Micro-capsule swimmer controlled by flow oscillation

Recently, many kinds of micro-swimmer have been proposed for medical and engineering applications. The flow field around a micro-swimmer can be regarded as Stokes flow, in which the swimmer cannot migrate by reciprocal motion. We propose a novel micro-capsule model that propel itself by nonreciprocal deformation under flow oscillation conditions in Stokes flow regime. To the best of our knowledge, this is the first study on the propulsion principle using an elastic capsule, and one of only a few studies using flow oscillation. The micro-capsule consists of a thin elastic membrane containing fluid and a rigid sphere. A micro-capsule in liquid is oscillated by a vertical excitation force.

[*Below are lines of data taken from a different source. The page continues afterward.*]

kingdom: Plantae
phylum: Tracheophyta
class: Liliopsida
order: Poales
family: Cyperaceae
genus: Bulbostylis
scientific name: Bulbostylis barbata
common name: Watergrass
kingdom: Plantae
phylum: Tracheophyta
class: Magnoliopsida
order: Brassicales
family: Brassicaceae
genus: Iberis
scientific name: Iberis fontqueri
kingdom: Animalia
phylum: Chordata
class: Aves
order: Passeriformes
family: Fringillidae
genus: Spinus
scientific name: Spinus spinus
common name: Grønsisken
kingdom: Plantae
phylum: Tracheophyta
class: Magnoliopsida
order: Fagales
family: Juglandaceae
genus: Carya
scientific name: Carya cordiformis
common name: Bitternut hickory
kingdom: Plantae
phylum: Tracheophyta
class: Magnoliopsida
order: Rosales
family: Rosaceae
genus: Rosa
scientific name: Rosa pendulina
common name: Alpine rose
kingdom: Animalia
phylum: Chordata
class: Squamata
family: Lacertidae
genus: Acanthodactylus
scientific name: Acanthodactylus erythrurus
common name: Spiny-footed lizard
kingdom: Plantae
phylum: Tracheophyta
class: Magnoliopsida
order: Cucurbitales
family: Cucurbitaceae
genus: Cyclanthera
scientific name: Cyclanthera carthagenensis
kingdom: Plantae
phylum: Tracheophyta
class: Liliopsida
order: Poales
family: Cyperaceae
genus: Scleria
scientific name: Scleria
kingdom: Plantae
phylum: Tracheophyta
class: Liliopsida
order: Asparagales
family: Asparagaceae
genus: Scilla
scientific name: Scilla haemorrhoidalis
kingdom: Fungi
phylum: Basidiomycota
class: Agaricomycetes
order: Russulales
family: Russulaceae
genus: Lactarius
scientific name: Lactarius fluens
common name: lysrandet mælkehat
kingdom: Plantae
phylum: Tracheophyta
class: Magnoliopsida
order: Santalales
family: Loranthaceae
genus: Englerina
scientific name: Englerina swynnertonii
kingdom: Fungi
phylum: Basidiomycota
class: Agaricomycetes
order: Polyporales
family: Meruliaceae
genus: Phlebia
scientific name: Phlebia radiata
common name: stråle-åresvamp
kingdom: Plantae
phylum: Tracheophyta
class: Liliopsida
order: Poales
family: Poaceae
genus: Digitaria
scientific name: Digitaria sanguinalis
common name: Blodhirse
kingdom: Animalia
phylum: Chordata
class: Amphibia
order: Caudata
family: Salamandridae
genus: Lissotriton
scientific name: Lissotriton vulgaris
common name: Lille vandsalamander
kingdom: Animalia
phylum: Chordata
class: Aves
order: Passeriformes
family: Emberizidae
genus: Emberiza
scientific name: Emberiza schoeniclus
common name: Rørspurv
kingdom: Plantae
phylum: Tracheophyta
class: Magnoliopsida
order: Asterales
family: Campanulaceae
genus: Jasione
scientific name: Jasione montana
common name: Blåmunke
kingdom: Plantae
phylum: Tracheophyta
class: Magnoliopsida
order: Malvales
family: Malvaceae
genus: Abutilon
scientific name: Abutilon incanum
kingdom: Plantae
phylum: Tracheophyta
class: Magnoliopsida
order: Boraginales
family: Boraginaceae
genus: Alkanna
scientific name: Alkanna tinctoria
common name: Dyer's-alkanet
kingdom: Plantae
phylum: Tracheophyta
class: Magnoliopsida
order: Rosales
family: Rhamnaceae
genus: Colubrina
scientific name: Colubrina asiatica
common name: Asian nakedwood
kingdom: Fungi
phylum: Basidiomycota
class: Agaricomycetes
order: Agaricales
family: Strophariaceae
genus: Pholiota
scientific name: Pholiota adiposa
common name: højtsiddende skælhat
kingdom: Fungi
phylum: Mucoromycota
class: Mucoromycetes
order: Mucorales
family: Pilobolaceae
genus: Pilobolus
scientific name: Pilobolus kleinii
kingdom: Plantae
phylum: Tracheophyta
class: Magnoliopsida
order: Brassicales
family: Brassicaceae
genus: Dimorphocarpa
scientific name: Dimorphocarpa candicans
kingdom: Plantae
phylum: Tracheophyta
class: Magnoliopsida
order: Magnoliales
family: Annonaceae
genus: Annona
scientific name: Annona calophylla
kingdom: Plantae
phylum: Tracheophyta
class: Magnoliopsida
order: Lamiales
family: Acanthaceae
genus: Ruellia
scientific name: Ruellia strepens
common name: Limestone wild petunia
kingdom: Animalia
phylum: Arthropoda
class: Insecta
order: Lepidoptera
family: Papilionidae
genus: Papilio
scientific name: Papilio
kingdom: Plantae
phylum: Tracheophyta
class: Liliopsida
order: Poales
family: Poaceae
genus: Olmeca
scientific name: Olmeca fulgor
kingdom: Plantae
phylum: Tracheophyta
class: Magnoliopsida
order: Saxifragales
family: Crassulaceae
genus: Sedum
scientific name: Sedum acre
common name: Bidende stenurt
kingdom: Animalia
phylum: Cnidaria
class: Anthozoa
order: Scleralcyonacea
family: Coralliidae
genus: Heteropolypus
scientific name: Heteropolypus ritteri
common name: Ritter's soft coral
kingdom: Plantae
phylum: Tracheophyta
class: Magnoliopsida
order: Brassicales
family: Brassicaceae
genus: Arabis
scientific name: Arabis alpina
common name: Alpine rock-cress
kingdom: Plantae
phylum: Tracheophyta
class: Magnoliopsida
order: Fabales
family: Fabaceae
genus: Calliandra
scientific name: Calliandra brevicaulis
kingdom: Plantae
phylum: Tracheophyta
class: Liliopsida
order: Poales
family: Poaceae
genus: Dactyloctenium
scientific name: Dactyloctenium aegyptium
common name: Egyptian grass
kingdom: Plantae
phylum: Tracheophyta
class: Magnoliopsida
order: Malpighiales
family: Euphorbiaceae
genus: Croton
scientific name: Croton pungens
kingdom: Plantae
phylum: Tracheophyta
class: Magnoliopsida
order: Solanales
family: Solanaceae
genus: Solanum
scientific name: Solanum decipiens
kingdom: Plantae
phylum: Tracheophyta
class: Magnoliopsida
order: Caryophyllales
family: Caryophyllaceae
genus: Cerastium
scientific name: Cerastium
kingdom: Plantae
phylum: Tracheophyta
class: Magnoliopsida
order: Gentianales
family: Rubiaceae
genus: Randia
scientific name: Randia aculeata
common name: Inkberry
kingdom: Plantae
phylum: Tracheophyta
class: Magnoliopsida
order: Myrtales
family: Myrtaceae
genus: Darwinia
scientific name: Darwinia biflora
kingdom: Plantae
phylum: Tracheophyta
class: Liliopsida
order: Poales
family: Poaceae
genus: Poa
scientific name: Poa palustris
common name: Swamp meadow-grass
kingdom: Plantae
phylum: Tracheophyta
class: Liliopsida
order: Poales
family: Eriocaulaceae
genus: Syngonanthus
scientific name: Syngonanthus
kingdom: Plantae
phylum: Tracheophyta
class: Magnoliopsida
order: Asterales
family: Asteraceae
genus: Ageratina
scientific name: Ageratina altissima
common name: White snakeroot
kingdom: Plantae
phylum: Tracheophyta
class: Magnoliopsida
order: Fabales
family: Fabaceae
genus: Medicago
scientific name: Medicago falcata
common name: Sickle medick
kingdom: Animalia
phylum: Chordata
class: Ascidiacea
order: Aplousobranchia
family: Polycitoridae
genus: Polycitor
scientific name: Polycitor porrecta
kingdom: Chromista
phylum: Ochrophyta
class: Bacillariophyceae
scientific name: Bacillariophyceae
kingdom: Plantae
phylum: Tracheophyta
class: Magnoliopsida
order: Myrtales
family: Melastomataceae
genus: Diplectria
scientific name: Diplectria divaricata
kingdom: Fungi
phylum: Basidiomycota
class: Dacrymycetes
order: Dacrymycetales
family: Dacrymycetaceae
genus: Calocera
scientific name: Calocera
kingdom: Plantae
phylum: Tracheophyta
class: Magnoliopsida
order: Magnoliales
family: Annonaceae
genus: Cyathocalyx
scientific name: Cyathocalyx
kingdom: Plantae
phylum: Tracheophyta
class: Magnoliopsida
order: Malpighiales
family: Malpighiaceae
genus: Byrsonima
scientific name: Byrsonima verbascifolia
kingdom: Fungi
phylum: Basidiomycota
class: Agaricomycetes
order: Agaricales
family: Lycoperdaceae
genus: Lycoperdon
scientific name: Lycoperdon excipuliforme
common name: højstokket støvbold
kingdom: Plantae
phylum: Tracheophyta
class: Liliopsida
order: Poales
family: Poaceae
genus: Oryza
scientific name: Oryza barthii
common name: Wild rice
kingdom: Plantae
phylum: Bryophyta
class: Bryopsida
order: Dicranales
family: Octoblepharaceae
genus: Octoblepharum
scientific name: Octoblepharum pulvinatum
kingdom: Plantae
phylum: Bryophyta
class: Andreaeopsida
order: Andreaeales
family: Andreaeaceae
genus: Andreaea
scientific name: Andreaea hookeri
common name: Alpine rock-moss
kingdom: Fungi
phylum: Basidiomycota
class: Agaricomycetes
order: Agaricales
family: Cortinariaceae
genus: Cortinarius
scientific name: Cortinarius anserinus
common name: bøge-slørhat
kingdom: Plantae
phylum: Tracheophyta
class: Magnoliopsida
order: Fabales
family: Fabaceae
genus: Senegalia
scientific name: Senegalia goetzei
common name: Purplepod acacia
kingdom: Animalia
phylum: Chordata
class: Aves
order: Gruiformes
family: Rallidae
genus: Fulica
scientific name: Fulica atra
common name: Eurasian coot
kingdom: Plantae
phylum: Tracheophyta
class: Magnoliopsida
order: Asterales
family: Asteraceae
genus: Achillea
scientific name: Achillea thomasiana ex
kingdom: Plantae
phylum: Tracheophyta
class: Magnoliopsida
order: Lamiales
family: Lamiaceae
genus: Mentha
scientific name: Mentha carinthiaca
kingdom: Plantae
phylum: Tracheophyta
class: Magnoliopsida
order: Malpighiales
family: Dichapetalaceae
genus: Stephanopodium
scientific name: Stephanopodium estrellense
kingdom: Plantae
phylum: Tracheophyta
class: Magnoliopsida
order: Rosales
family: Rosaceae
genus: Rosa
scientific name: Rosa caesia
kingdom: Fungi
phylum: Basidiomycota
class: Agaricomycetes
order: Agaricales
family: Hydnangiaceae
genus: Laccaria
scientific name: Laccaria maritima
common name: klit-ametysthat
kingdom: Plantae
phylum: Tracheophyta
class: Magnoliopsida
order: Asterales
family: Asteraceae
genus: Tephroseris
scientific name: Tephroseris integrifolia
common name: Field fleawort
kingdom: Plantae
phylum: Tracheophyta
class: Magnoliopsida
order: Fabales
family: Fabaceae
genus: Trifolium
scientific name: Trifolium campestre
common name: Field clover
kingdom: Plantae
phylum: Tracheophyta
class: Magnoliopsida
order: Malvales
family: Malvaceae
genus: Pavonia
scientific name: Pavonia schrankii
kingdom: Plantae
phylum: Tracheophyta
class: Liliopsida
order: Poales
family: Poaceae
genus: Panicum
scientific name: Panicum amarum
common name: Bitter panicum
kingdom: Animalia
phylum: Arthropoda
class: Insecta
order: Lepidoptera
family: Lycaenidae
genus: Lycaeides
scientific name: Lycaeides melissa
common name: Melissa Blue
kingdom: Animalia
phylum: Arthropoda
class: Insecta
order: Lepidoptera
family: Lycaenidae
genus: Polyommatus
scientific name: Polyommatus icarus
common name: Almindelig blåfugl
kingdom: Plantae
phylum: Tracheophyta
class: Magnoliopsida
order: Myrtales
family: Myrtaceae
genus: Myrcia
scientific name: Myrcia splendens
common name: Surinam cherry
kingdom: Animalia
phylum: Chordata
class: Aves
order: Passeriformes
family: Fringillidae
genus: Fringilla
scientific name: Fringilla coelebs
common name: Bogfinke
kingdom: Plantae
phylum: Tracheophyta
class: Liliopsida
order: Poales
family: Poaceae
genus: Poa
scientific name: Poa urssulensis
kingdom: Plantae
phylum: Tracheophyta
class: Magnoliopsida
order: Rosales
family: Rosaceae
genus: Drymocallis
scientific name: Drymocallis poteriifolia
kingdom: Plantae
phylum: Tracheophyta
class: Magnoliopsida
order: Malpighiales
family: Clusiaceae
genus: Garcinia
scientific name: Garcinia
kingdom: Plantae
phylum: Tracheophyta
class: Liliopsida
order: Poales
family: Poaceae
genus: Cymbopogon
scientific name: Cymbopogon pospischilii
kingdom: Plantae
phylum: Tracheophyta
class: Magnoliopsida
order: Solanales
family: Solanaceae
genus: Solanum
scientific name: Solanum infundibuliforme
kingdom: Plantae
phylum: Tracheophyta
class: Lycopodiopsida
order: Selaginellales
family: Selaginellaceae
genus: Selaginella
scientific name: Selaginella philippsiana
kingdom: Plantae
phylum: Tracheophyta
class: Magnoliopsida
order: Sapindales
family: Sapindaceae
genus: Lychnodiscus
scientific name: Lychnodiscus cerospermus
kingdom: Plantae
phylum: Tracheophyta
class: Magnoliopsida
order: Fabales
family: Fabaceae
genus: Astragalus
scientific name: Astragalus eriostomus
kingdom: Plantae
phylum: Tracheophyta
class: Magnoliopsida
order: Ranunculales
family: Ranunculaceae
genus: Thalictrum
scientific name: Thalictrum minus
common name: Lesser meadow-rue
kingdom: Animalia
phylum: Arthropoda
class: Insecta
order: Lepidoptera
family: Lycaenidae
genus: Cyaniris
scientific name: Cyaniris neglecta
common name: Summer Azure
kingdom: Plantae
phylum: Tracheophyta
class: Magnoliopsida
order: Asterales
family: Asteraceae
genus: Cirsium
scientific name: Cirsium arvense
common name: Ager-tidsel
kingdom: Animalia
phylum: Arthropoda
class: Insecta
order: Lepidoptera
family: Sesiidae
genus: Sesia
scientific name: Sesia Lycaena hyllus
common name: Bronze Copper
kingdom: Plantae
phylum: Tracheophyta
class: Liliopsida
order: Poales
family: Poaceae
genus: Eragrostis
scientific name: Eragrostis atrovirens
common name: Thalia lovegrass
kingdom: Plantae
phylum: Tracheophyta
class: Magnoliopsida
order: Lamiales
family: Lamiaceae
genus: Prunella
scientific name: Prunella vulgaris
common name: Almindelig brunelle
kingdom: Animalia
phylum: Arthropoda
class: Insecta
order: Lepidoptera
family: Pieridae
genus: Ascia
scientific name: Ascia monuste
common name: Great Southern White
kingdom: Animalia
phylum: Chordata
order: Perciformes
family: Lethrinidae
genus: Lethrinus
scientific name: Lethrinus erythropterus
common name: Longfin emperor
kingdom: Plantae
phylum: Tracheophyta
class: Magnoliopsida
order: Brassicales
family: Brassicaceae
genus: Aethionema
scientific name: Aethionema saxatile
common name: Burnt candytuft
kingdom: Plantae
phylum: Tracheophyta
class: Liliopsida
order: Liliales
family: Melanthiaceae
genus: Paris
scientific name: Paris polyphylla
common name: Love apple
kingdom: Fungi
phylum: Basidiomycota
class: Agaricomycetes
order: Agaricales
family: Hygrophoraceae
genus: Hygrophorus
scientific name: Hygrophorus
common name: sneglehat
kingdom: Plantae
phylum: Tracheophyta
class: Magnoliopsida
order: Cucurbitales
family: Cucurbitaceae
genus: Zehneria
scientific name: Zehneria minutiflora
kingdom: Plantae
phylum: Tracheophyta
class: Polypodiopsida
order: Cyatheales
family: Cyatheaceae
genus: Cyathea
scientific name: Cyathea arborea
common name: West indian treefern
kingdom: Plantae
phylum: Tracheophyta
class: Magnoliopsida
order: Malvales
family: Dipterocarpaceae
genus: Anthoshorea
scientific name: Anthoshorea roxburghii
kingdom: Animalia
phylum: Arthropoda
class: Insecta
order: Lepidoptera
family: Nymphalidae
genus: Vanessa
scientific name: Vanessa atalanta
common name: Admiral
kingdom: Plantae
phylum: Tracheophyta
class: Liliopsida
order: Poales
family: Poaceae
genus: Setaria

The flow oscillation generates opposing forces on a capsule and a rigid sphere, because the densities of the internal fluid and sphere are different. The opposing forces induce nonreciprocal body deformation. Thus, our micro-capsule locomotes upward overcoming gravity. Using numerical simulations, we found that the micro-swimmer propel itself by effective and recovery strokes. We discuss the feasibility of the proposed micro-swimmer and show that the most efficient swimmer can migrate tens of micro-meters per second. These new findings pave the way for future artificial micro-swimmer designs.